The actress and activist, 54, recalls feeling "cornered and powerless" as she was questioned by authorities during her mother's last breaths. Still, she adds, she holds no ill will toward the responding officers that day.

"I want to be clear that the police were simply following terrible, outdated interview procedures and methods of interacting with family members who are in shock or trauma and that the individuals in my mother’s bedroom that harrowing day were not bad or wrong," she clarifies. "I assume they did as they were taught. It is now well known that law enforcement personnel should be trained in how to respond to and investigate cases involving trauma, but the men who were present left us feeling stripped of any sensitive boundary, interrogated and, in my case, as if I was a possible suspect in my mother’s suicide."

Ashley adds, "Though I acknowledge the need for law enforcement to investigate a sudden violent death by suicide, there is absolutely no compelling public interest in the case of my mother to justify releasing the videos, images and family interviews that were done in the course of that investigation."

For now, the family continues to await a court's decision on whether that content will be sealed or made public. 

"This profoundly intimate personal and medical information does not belong in the press, on the internet or anywhere except in our memories," she pens. 

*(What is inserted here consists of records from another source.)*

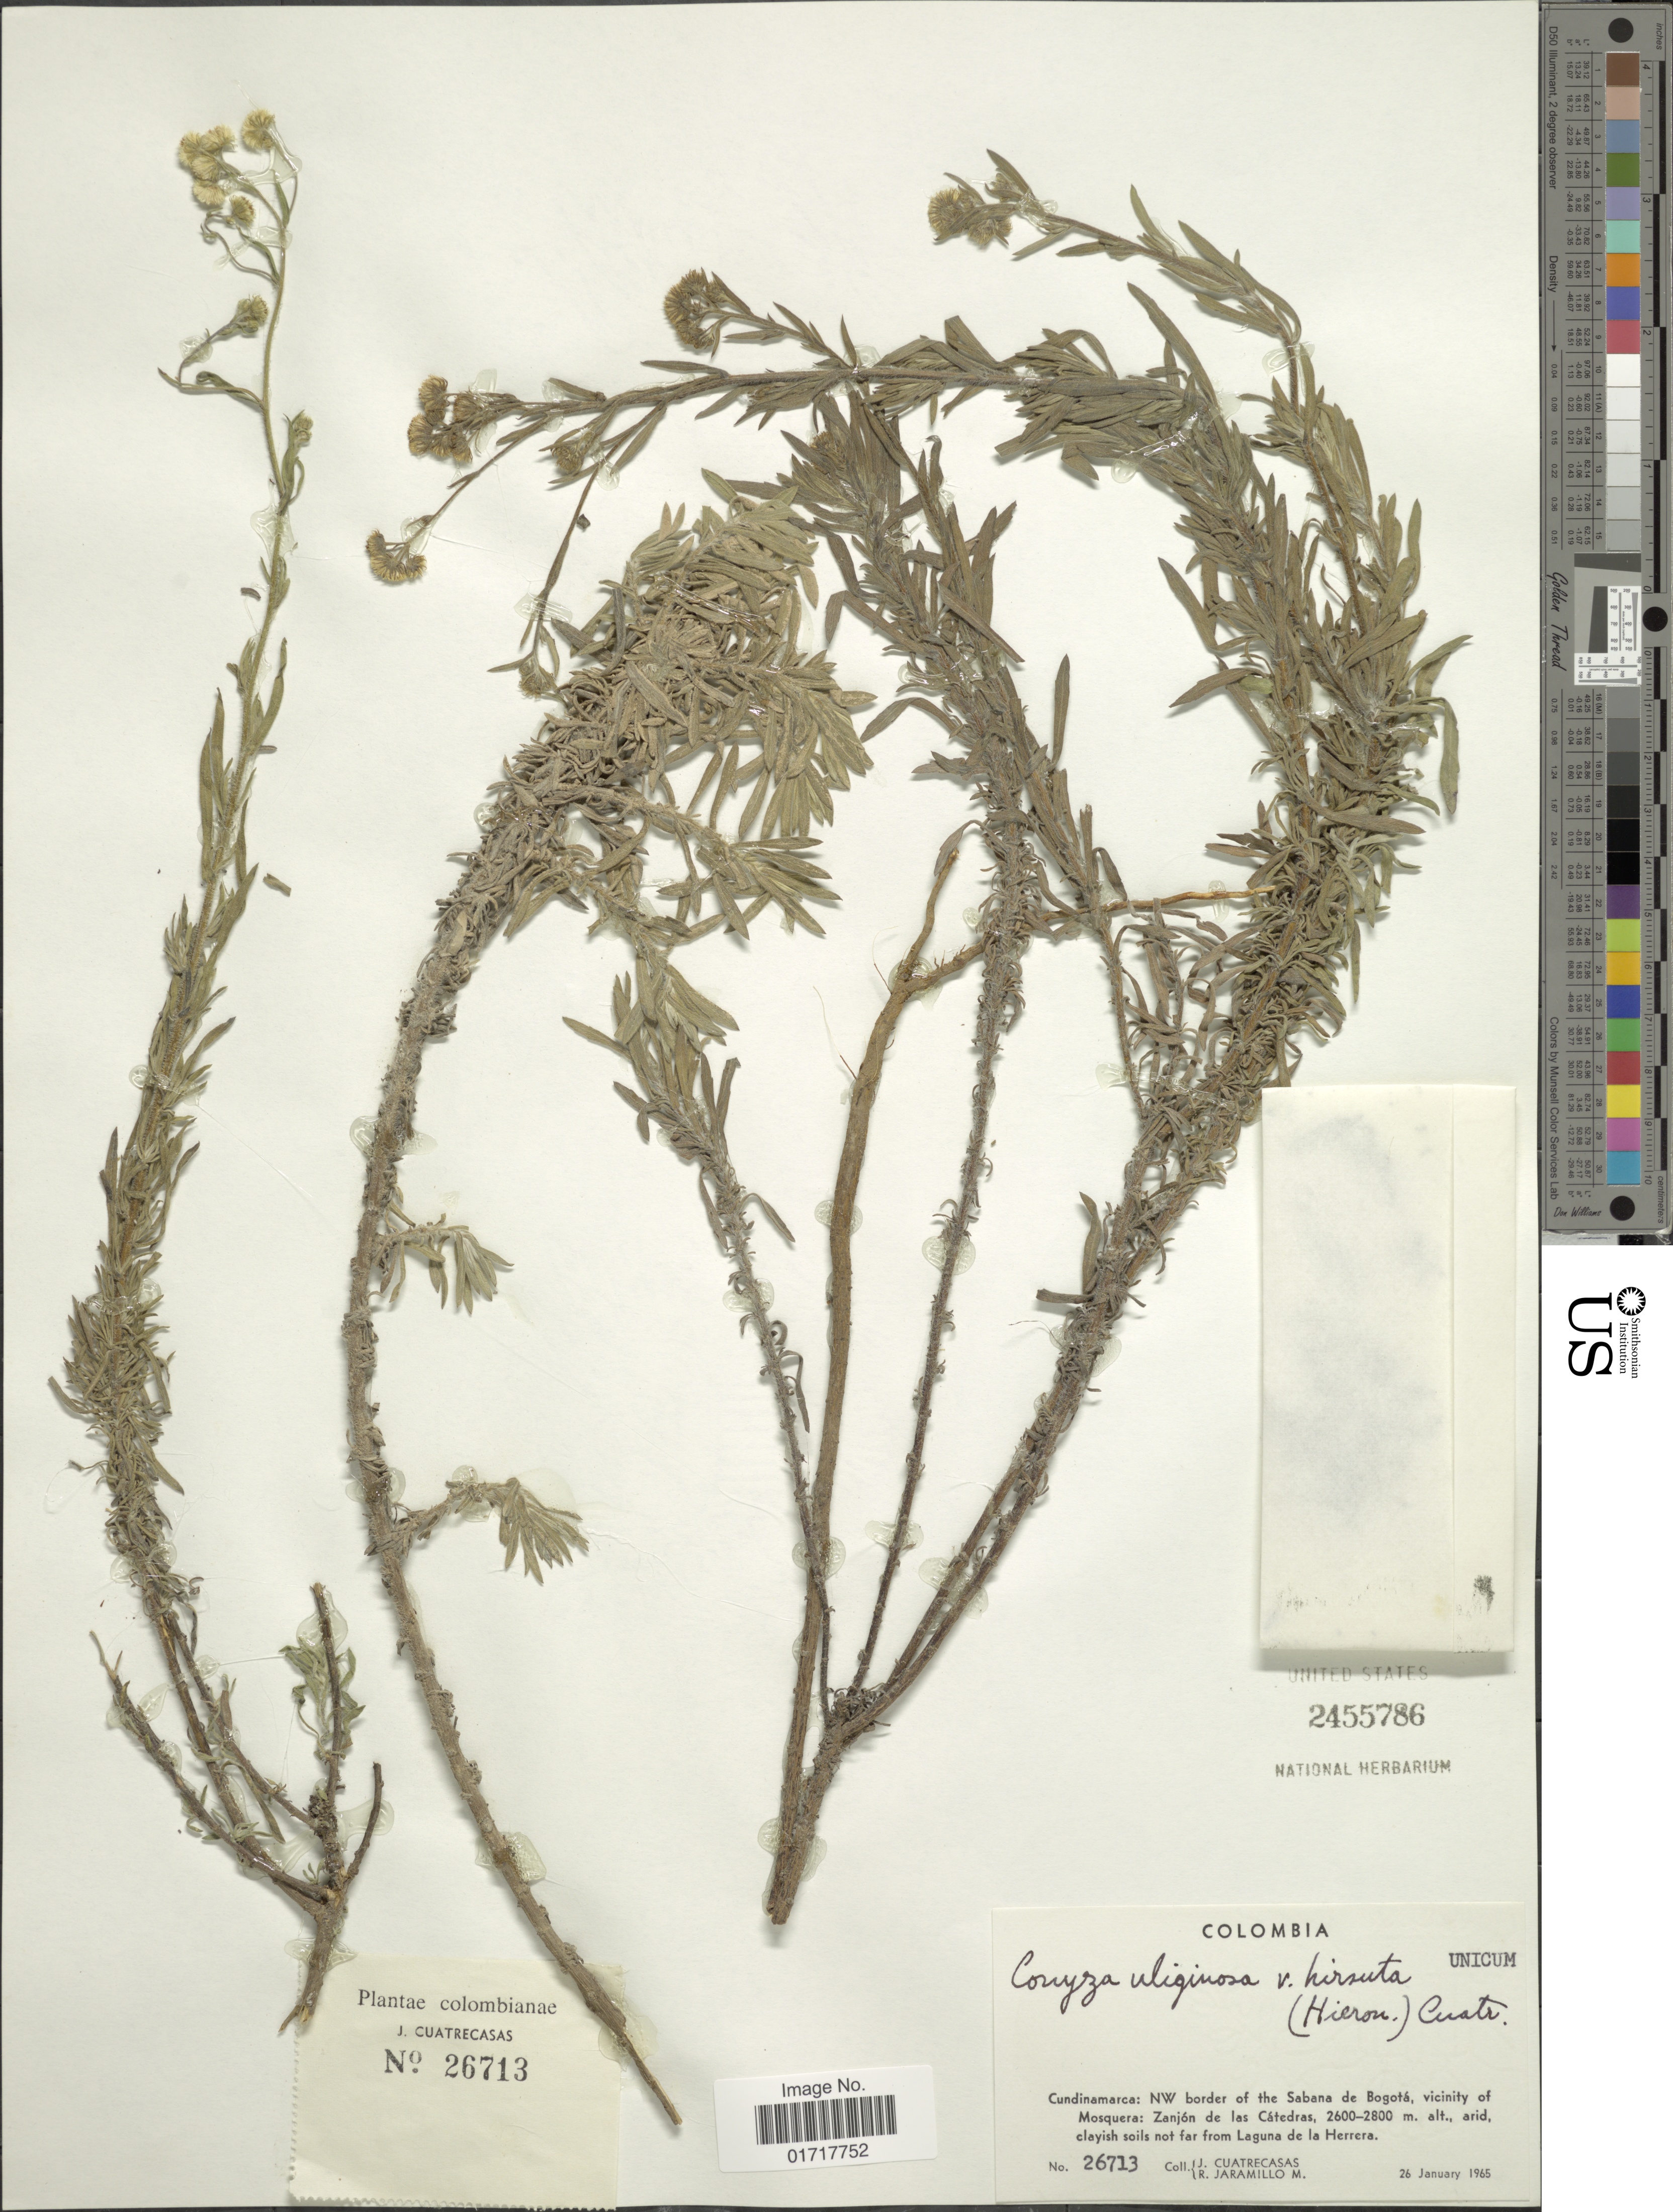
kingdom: Plantae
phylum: Tracheophyta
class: Magnoliopsida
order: Asterales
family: Asteraceae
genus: Conyza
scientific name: Conyza uliginosa var. hirsuta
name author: (Hieron.) Cuatrec.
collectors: J. Cuatrecasas & R. Jaramillo M.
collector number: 26713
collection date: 1965-01-26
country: Colombia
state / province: Cundinamarca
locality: Cundinamarca: NW border of the Sabana de Bogota. vicinity of Mosquera: Zanjon de las Catedras.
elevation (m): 2600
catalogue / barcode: US 2455786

"We have asked the court to not release these documents not because we have secrets. We have always been an uncannily open family, which explains part of the public’s love for my mother. Folks identified with her honesty about her mistakes, admired her for her ability to survive hardship and delighted in her improbable stardom," she continues. "We ask because privacy in death is a death with more dignity. And for those left behind, privacy avoids heaping further harm upon a family that is already permanently and painfully altered."